TEXTAUSZUG:
:::

Speyer. Martin Müller hat seinen Traum verwirklicht – ein realistisch fahrendes Modellauto, das sogar „driften“ kann. Der Weg dahin war steinig, doch mittlerweile arbeitet sein Start-up Sturmkind sogar mit dem Spielzeuggiganten Carrera zusammen.
Angefangen hat alles im Jahr 2003: Damals hatte der heutige CEO der Speyerer Sturmkind GmbH, Martin Müller, die erste Vision eines neuartigen, ferngesteuerten Modellautos. Zurück ging diese Idee zum einen auf seine Leidenschaft für das „Driften“, also das bewusste Übersteuern eines Fahrzeugs. Zum anderen hat sie mit dem Grundproblem herkömmlicher Modelle zu tun: Die auch RC-Modelle genannten ferngesteuerten Fahrzeuge sehen zwar originalgetreu aus, doch ihr Fahrverhalten hat nichts mit dem Original gemein.
„Durch das Herunterskalieren des Maßstabs geht dieses Physikalische, Realistische verloren. Das Modell bewegt sich eben wie ein Spielzeug, nicht mehr wie ein echtes Auto“, so Martin Müller. Das heißt: RC-Modelle fahren zu schnell, bremsen zu stark und vor allem – sie können nicht driften. Doch vor 22 Jahren hatte selbst der Tüftler Martin Müller – der davor schon als Produktentwickler im Modellbau, aber auch im Maschinenbau für Pkws im Maßstab 1:1 tätig war – keine Lösung für dieses Problem. Er vertagte seine Idee, die ursprünglich nur eine Art Carrerabahn ohne Schlitz sein sollte. Seine Vision war ihrer Zeit voraus. Smartphones, Bluetooth „und all diese Dinge, die nötig waren, damit das alles funktioniert, waren damals noch nicht so weit.“
Aufgehoben ist nicht aufgeschoben
Mit dem Siegeszug der Smartphones in den 2010er-Jahren wächst bei Müller die Erkenntnis, dass sein Traum doch umsetzbar ist. So ruft er schließlich sein Start-up „Sturmkind“ ins Leben, 2015 steht der erste Prototyp von „DR!FT“. Der Kniff, welcher das realistische Fahren ermöglicht, ist so simpel wie genial. Statt auf vier steht der DR!FT-Racer auf sechs Rädern. Die Vorder- und Hinterreifen rollen nur mit, während eine drehbare, versteckte Achse in der Fahrzeugmitte Lenkung und Antrieb übernimmt.

:::

DATENAUSZUG:
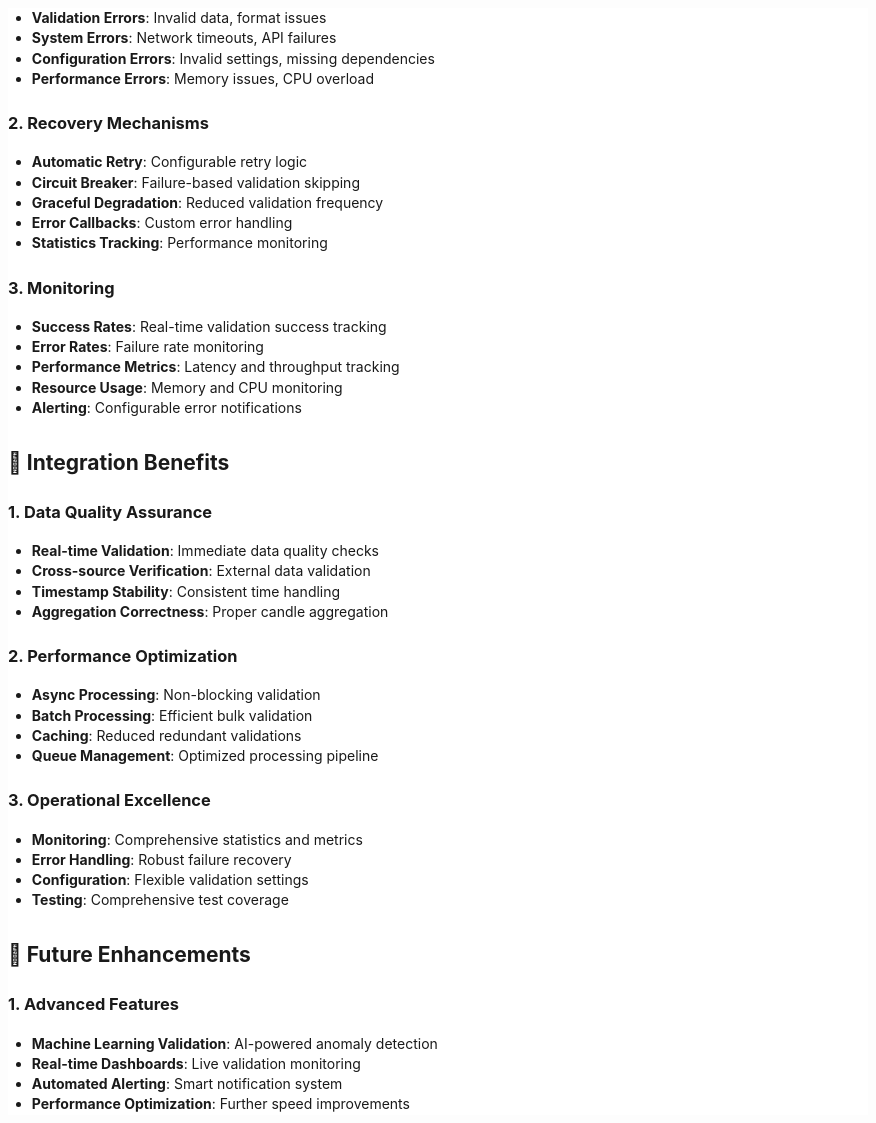- **Validation Errors**: Invalid data, format issues
- **System Errors**: Network timeouts, API failures
- **Configuration Errors**: Invalid settings, missing dependencies
- **Performance Errors**: Memory issues, CPU overload

### 2. Recovery Mechanisms

- **Automatic Retry**: Configurable retry logic
- **Circuit Breaker**: Failure-based validation skipping
- **Graceful Degradation**: Reduced validation frequency
- **Error Callbacks**: Custom error handling
- **Statistics Tracking**: Performance monitoring

### 3. Monitoring

- **Success Rates**: Real-time validation success tracking
- **Error Rates**: Failure rate monitoring
- **Performance Metrics**: Latency and throughput tracking
- **Resource Usage**: Memory and CPU monitoring
- **Alerting**: Configurable error notifications

## 🎯 Integration Benefits

### 1. Data Quality Assurance

- **Real-time Validation**: Immediate data quality checks
- **Cross-source Verification**: External data validation
- **Timestamp Stability**: Consistent time handling
- **Aggregation Correctness**: Proper candle aggregation

### 2. Performance Optimization

- **Async Processing**: Non-blocking validation
- **Batch Processing**: Efficient bulk validation
- **Caching**: Reduced redundant validations
- **Queue Management**: Optimized processing pipeline

### 3. Operational Excellence

- **Monitoring**: Comprehensive statistics and metrics
- **Error Handling**: Robust failure recovery
- **Configuration**: Flexible validation settings
- **Testing**: Comprehensive test coverage

## 🚀 Future Enhancements

### 1. Advanced Features

- **Machine Learning Validation**: AI-powered anomaly detection
- **Real-time Dashboards**: Live validation monitoring
- **Automated Alerting**: Smart notification system
- **Performance Optimization**: Further speed improvements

:::

AUFGABEN:
#1 Schreiben Sie aus dem Text über Sturmkind den Abschnitt zwischen „Speyer. Martin Müller“ und „Spielzeuggiganten Carrera zusammen.“ einschließlich wortgetreu ab.
#2 Beantworten Sie zum Text über Sturmkind folgende Fragen:
(a) In welchem Jahr hatte Martin Müller die erste Vision seines Modellautos?
(b) Wann stand der erste Prototyp von „DR!FT“?
(c) Auf wie vielen Rädern steht der DR!FT-Racer?
#3 Führen Sie den Text über Sturmkind nach seinem letzten Satz weiter.

GELÖSTE AUFGABEN:
#1
Speyer. Martin Müller hat seinen Traum verwirklicht – ein realistisch fahrendes Modellauto, das sogar „driften“ kann. Der Weg dahin war steinig, doch mittlerweile arbeitet sein Start-up Sturmkind sogar mit dem Spielzeuggiganten Carrera zusammen.

#2
(a) 2003
(b) 2015
(c) Auf sechs Rädern

#3
Das Modell im Maßstab 1:43 wirkt so von außen wie ein herkömmliches RC-Auto. Mit dem Unterschied, dass es sich wie sein echtes Vorbild verhalten soll – den Beweis dafür blieb Martin Müller interessierten Investoren lange schuldig. Die nötige Smartphone-App für die Simulation des Fahrverhaltens samt Soundkulisse gab es noch nicht, was potenzielle Geldgeber abschreckte: „Es war eigentlich immer das Gleiche, die Leute fanden es besonders toll, weil es noch keiner gemacht hat. Aber genau da war dann auch der Knackpunkt, weil es keinen Proof of Concept gab.“
Alles auf eine Karte setzen und loslegen
Um dem zu begegnen, nahm Martin Müller 20.000 Euro für die Entwicklung der App in die Hand. Selbst sein eigener Sportwagen, mit dem er das Driften erlernt hatte, musste für seinen Traum dran glauben. Und sein Konstruktionsbüro gab er auf und setzte so alles auf seinen Traum – mit Erfolg, auch dank über 250.000 Euro aus Crowdfunding-Aktionen.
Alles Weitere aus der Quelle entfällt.